Don’t marry a money moron
Money is one of the major sources of conflict in relationships and often it’s one partner’s management (or mis-management) of their finances that creates much of the stress. Gail Vaz-Oxlade uses the term Money Moron to describe someone who “spends money without thinking about it, taps the savings account every time there’s more than a buck sixty-two in it, or is using credit like it’s ‘free money’”. She cautions her readers against getting into a serious relationship with a Money Moron and suggests that, if the threat of losing you is not enough of an incentive to make them change their ways then you’re better off alone.
I recently had the opportunity to preview an episode of Gail’s latest TV show Money Moron in which she helps couples who are facing financial challenges resulting from their money moron habits and I liked it. Fans of “T’il Debt us do Part” and “Princess” will recognize Gail’s signature blunt style and her way of getting straight to the heart of the situation: “you’re a money moron!” (I have to admit I struggled with the terminology because “moron” sounds like such an insult and it’s not a word I use often but in terms of shock value and driving home a point, it works like a charm.)

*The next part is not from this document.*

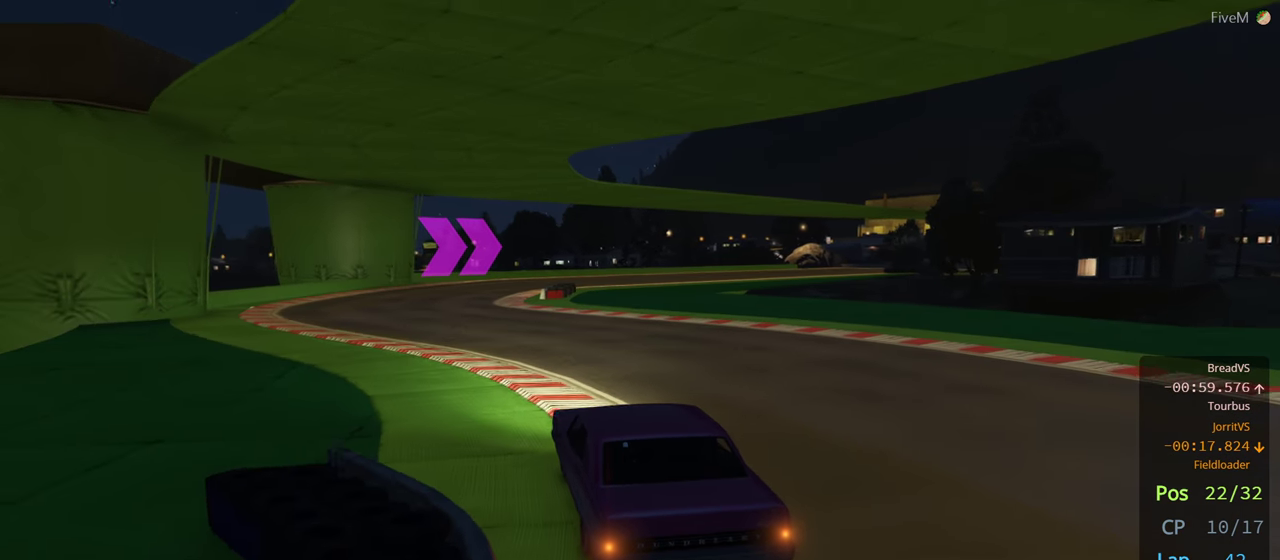
{"buttons": [], "left_stick": "center", "right_stick": "center", "events": [[34, "left_stick", "left"], [167, "left_stick", "center"]]}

One thing I like about Gail is that she has a genuine desire to help people and this comes through on the show. Her process is very clear and can be followed by anyone facing a similar situation:
Step 1 – awareness
Gail shines a bright, glaring spotlight on the issue, makes it very clear who is at the root of the problem and the impact that their poor financial habits are having on the relationship. Importantly, she manages to do this is a way that isn’t accusing or patronizing and which doesn’t put the “victim” on the defensive.
Step 2 – understanding
Gail makes the consequences of the behavior understood in terms of how it is affecting the guilty party’s partner, she asks the partner to describe the impact and outline what the consequences will be if nothing changes. In the episode I watched this meant the end of the relationship.

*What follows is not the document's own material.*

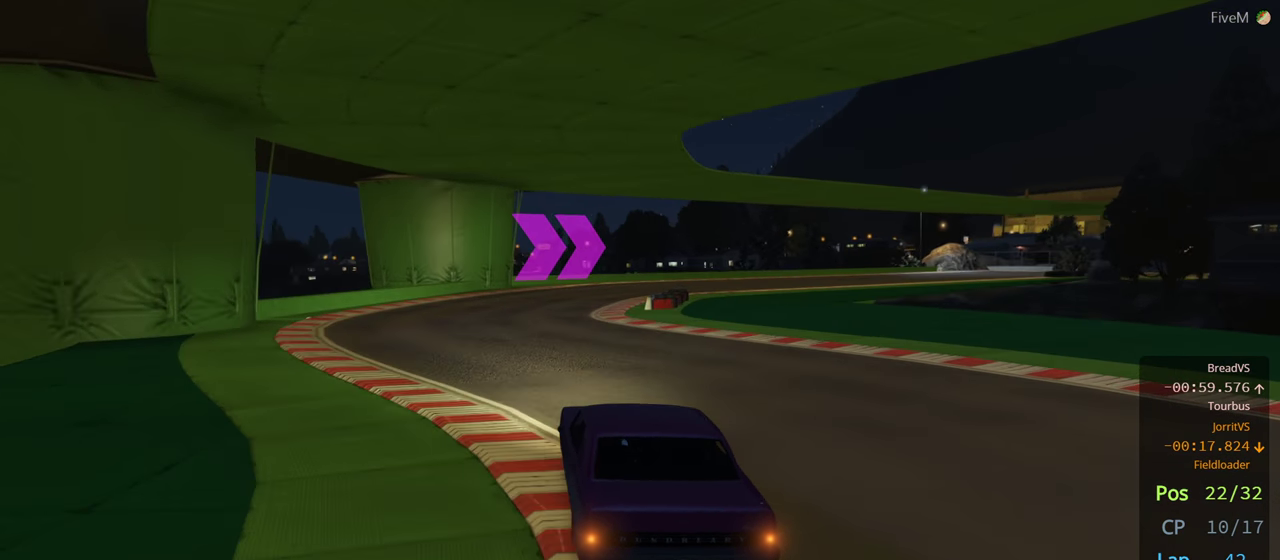
{"buttons": [], "left_stick": "center", "right_stick": "center", "events": []}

Step 3 – commitment to change
Both partners commit to making a change and following the advice and strategies that Gail will introduce. This commitment is key to success; you can’t reach a goal if you’re not really committed to it and the support of a partner in reaching a mutually beneficial goal is critical.
Step 4 – follow the plan
Gail’s strategy is tried and tested through several seasons of her previous shows. Get a clear picture of your debts, your income and your expenses. Highlight the areas where you’re falling off the rails, develop a strategy to remedy it and then track your income and outgoings with military precision; a purpose for every dollar, everything in cash and everything documented in the binder.
Step 5 – build a stronger relationship (with each other and with your money)
Gail encourages conversation about the process, about the poor habits and about the new habits that will serve to build the couple back up. The activities are designed to make the couplethink about their choices and to rethink them if necessary (In this case: do you really have to spend $20,000 on your wedding?). She’s not afraid to highlight the weaknesses of the other (non-moron) partner and to also hold them accountable which definitely evens out the heat.
Step 6 – reward success
If the couple successfully completes all the tasks and approaches them with tenacity and commitment they are rewarded with a cheque of up to $10,000. This is a pretty big incentive for change but I think it needed to be big in order to motivate the couple to do what needed to be done in front of a TV audience. For those of us following along at home, we might not have the lure of $10,000 to spur us on but we can come up with our own incentive – knowing that there is some kind of reward or treat waiting when we reach our goal can be a powerful motivator.
At the end of the day there is a great deal of comfort in knowing that no matter how poor your choices, there is always an opportunity to wipe the slate clean and build a better future. The show reminded me that good money management is not complicated, it really boils down to knowing how much is coming in, knowing where it is flowing out and committing to paying yourself first, not carrying debt and consistently spending less than you earn. Gail is clearly on a mission to help more people find financial security and eliminate financial pressures and that mission is needed now, more than ever. This latest show is bound to be a success.
Great article. I admit I was taken aback by the title “Money Moron” too, but after watching the show I understood Gail’s wake-up call approach. And Gail does reward the right type of changes and commitment.